The administration is still wedded to the nuclear agreement, the administration official said, meaning that some of these decisions are “out of our hands.”

“We’re not trying to tamp anything down or stop anything,” but, “it’s not entirely our call,” the official admitted.

Both the State and Treasury Departments declined to comment on whether the administration would waive sanctions on Iran in the coming week.

“The Trump administration is going to get physical with the Iranians. They’re not sure how yet, they’re not sure when. But it will need to happen,” another source close to the White House told the Free Beacon.

“Their first wave of action involved directly helping the protesters getting shot,” the source said. “Eventually they’re going to have to turn their attention to the people doing the shooting, and that will require drying up regime resources like the Central Bank,” Khamanei’s financial empire.

Jamie Fly, a former senior adviser to Sen. Marco Rubio (R., Fla.), told the Free Beacon that the protests in Iran provide a good opportunity to reassess ongoing sanctions relief to Iran, the IRGC, and other entities known for supporting regional terrorism.

“The benefits from sanctions relief have been used to line the pockets of Iran’s corrupt leaders and to murder Syrians, threaten Israel, and sow chaos in Yemen,” said Fly, now a senior fellow at the German Marshall Fund. “Why should we continue to give the regime a financial lifeline that we know is only going to continue to be used to fund terror and threats against us and Israel and to repress the Iranian people?”

Omri Ceren, managing director at the Israel Project, which has been vocal in its criticism of the nuclear agreement, agreed that the administration is heading towards a crossroad.

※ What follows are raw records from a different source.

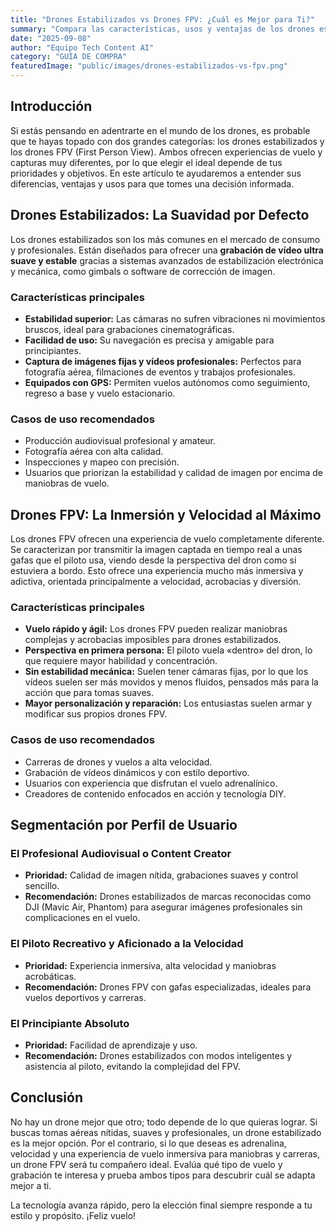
 ```yaml
---
title: "Drones Estabilizados vs Drones FPV: ¿Cuál es Mejor para Ti?"
summary: "Compara las características, usos y ventajas de los drones estabilizados y los drones FPV para decidir cuál se adapta mejor a tus necesidades."
date: "2025-09-08"
author: "Equipo Tech Content AI"
category: "GUÍA DE COMPRA"
featuredImage: "public/images/drones-estabilizados-vs-fpv.png"
---
```


## Introducción

Si estás pensando en adentrarte en el mundo de los drones, es probable que te hayas topado con dos grandes categorías: los drones estabilizados y los drones FPV (First Person View). Ambos ofrecen experiencias de vuelo y capturas muy diferentes, por lo que elegir el ideal depende de tus prioridades y objetivos. En este artículo te ayudaremos a entender sus diferencias, ventajas y usos para que tomes una decisión informada.

## Drones Estabilizados: La Suavidad por Defecto

Los drones estabilizados son los más comunes en el mercado de consumo y profesionales. Están diseñados para ofrecer una **grabación de vídeo ultra suave y estable** gracias a sistemas avanzados de estabilización electrónica y mecánica, como gimbals o software de corrección de imagen.

### Características principales

- **Estabilidad superior:** Las cámaras no sufren vibraciones ni movimientos bruscos, ideal para grabaciones cinematográficas.
- **Facilidad de uso:** Su navegación es precisa y amigable para principiantes.
- **Captura de imágenes fijas y vídeos profesionales:** Perfectos para fotografía aérea, filmaciones de eventos y trabajos profesionales.
- **Equipados con GPS:** Permiten vuelos autónomos como seguimiento, regreso a base y vuelo estacionario.

### Casos de uso recomendados

- Producción audiovisual profesional y amateur.
- Fotografía aérea con alta calidad.
- Inspecciones y mapeo con precisión.
- Usuarios que priorizan la estabilidad y calidad de imagen por encima de maniobras de vuelo.

## Drones FPV: La Inmersión y Velocidad al Máximo

Los drones FPV ofrecen una experiencia de vuelo completamente diferente. Se caracterizan por transmitir la imagen captada en tiempo real a unas gafas que el piloto usa, viendo desde la perspectiva del dron como si estuviera a bordo. Esto ofrece una experiencia mucho más inmersiva y adictiva, orientada principalmente a velocidad, acrobacias y diversión.

### Características principales

- **Vuelo rápido y ágil:** Los drones FPV pueden realizar maniobras complejas y acrobacias imposibles para drones estabilizados.
- **Perspectiva en primera persona:** El piloto vuela «dentro» del dron, lo que requiere mayor habilidad y concentración.
- **Sin estabilidad mecánica:** Suelen tener cámaras fijas, por lo que los vídeos suelen ser más movidos y menos fluidos, pensados más para la acción que para tomas suaves.
- **Mayor personalización y reparación:** Los entusiastas suelen armar y modificar sus propios drones FPV.

### Casos de uso recomendados

- Carreras de drones y vuelos a alta velocidad.
- Grabación de vídeos dinámicos y con estilo deportivo.
- Usuarios con experiencia que disfrutan el vuelo adrenalínico.
- Creadores de contenido enfocados en acción y tecnología DIY.

## Segmentación por Perfil de Usuario

### El Profesional Audiovisual o Content Creator

- **Prioridad:** Calidad de imagen nítida, grabaciones suaves y control sencillo.
- **Recomendación:** Drones estabilizados de marcas reconocidas como DJI (Mavic Air, Phantom) para asegurar imágenes profesionales sin complicaciones en el vuelo.

### El Piloto Recreativo y Aficionado a la Velocidad

- **Prioridad:** Experiencia inmersiva, alta velocidad y maniobras acrobáticas.
- **Recomendación:** Drones FPV con gafas especializadas, ideales para vuelos deportivos y carreras.

### El Principiante Absoluto

- **Prioridad:** Facilidad de aprendizaje y uso.
- **Recomendación:** Drones estabilizados con modos inteligentes y asistencia al piloto, evitando la complejidad del FPV.

## Conclusión

No hay un drone mejor que otro; todo depende de lo que quieras lograr. Si buscas tomas aéreas nítidas, suaves y profesionales, un drone estabilizado es la mejor opción. Por el contrario, si lo que deseas es adrenalina, velocidad y una experiencia de vuelo inmersiva para maniobras y carreras, un drone FPV será tu compañero ideal. Evalúa qué tipo de vuelo y grabación te interesa y prueba ambos tipos para descubrir cuál se adapta mejor a ti.

La tecnología avanza rápido, pero la elección final siempre responde a tu estilo y propósito. ¡Feliz vuelo!
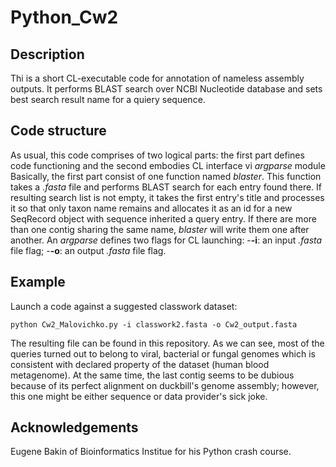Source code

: # Python_Cw2
## Description
Thi is a short CL-executable code for annotation of nameless assembly outputs. It performs BLAST search over NCBI Nucleotide database and sets best search result name for a quiery sequence.

## Code structure
As usual, this code comprises of two logical parts: the first part defines code functioning and the second embodies CL interface vi *argparse* module
Basically, the first part consist of one function named *blaster*. This function takes a *.fasta* file and performs BLAST search for each entry found there. If resulting search list is not empty, it takes the first entry's title and processes it so that only taxon name remains and allocates it as an id for a new SeqRecord object with sequence inherited a query entry. If there are more than one contig sharing the same name, *blaster* will write them one after another.
An *argparse* defines two flags for CL launching:
-**-i**: an input *.fasta* file flag;
-**-o**: an output *.fasta* file flag.

## Example
Launch a code against a suggested classwork dataset:
```
python Cw2_Malovichko.py -i classwork2.fasta -o Cw2_output.fasta
```
The resulting file can be found in this repository. As we can see, most of the queries turned out to belong to viral, bacterial or fungal genomes which is consistent with declared property of the dataset (human blood metagenome). At the same time, the last contig seems to be dubious because of its perfect alignment on duckbill's genome assembly; however, this one might be either sequence or data provider's sick joke.

## Acknowledgements
Eugene Bakin of Bioinformatics Institue for his Python crash course.
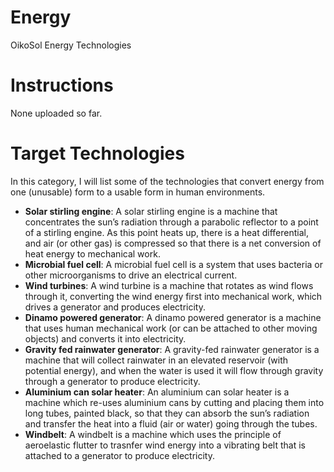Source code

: # Energy
OikoSol Energy Technologies

# Instructions

None uploaded so far.

# Target Technologies

In this category, I will list some of the technologies that convert energy from one (unusable) form to a usable form in human environments.

* **Solar stirling engine**: A solar stirling engine is a machine that concentrates the sun’s radiation through a parabolic reflector to a point of a stirling engine. As this point heats up, there is a heat differential, and air (or other gas) is compressed so that there is a net conversion of heat energy to mechanical work.
* **Microbial fuel cell**: A microbial fuel cell is a system that uses bacteria or other microorganisms to drive an electrical current.
* **Wind turbines**: A wind turbine is a machine that rotates as wind flows through it, converting the wind energy first into mechanical work, which drives a generator and produces electricity.
* **Dinamo powered generator**: A dinamo powered generator is a machine that uses human mechanical work (or can be attached to other moving objects) and converts it into electricity.
* **Gravity fed rainwater generator**: A gravity-fed rainwater generator is a machine that will collect rainwater in an elevated reservoir (with potential energy), and when the water is used it will flow through gravity through a generator to produce electricity.
* **Aluminium can solar heater**: An aluminium can solar heater is a machine which re-uses aluminium cans by cutting and placing them into long tubes, painted black, so that they can absorb the sun’s radiation and transfer the heat into a fluid (air or water) going through the tubes.
* **Windbelt**: A windbelt is a machine which uses the principle of aeroelastic flutter to trasnfer wind energy into a vibrating belt that is attached to a generator to produce electricity.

“Even doing the bare minimum against the regime will require considering measures that touch the nuclear deal,” Ceren told the Free Beacon. “There’s no way around it. The Obama administration deliberately redefined a range of non-nuclear sanctions as nuclear just so they could lift them in response to Iranian demands. So yes, by definition, considering robust human rights sanctions will bump into the deal. And that’s because the sanctions lifted by the nuclear deal went way beyond nuclear sanctions.”